- Gill Patti Location in Punjab, India Gill Patti Gill Patti (India)
- Coordinates: 30°16′34″N 74°56′24″E﻿ / ﻿30.276°N 74.94°E
- Country: India
- State: Punjab
- District: Bathinda

Population (2001)
- • Total: 2,957

Languages
- • Official: Punjabi (Gurmukhi)
- • Regional: Punjabi
- Time zone: UTC+5:30 (IST)
- Nearest city: Bathinda
- Sex ratio: 1000/828 ♂/♀

= Gill Patti =

Gill Patti is a village in the tehsil and district Bathinda of Punjab, India.
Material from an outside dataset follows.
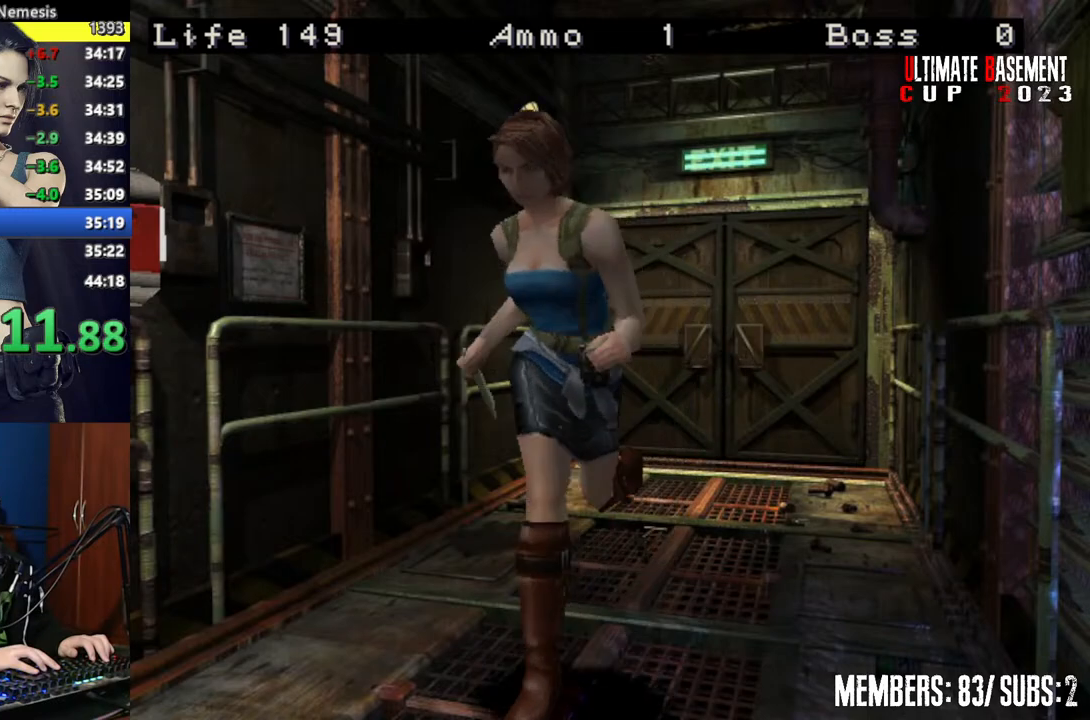
{"keys": ["shift", "w"], "events": [[250, "a", "down"], [467, "a", "up"]]}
It is located on the Bathinda-Kotkapura road between Goniana and Bathinda.Sarpanch of village is Akbar Singh

== Geography ==

Gill Patti is located at only 6 km from Goniana, 7 km from Bathinda and 225 km (approximately) from the state capital of Chandigarh. The total area of the village is 883 hectares. Bhokhra (3 km), Joga Nand (4 km), Nehian Wala (5 km) and Sivian (5 km) are the surrounding villages.

== Demographics ==

In 2001, according to the census, the village had a total population of 2,957 with 529 households, 1,618 males and 1,339 females and thus has a sex ratio of 828 females per thousand males.

Punjabi is the mother tongue as well as official language of the village.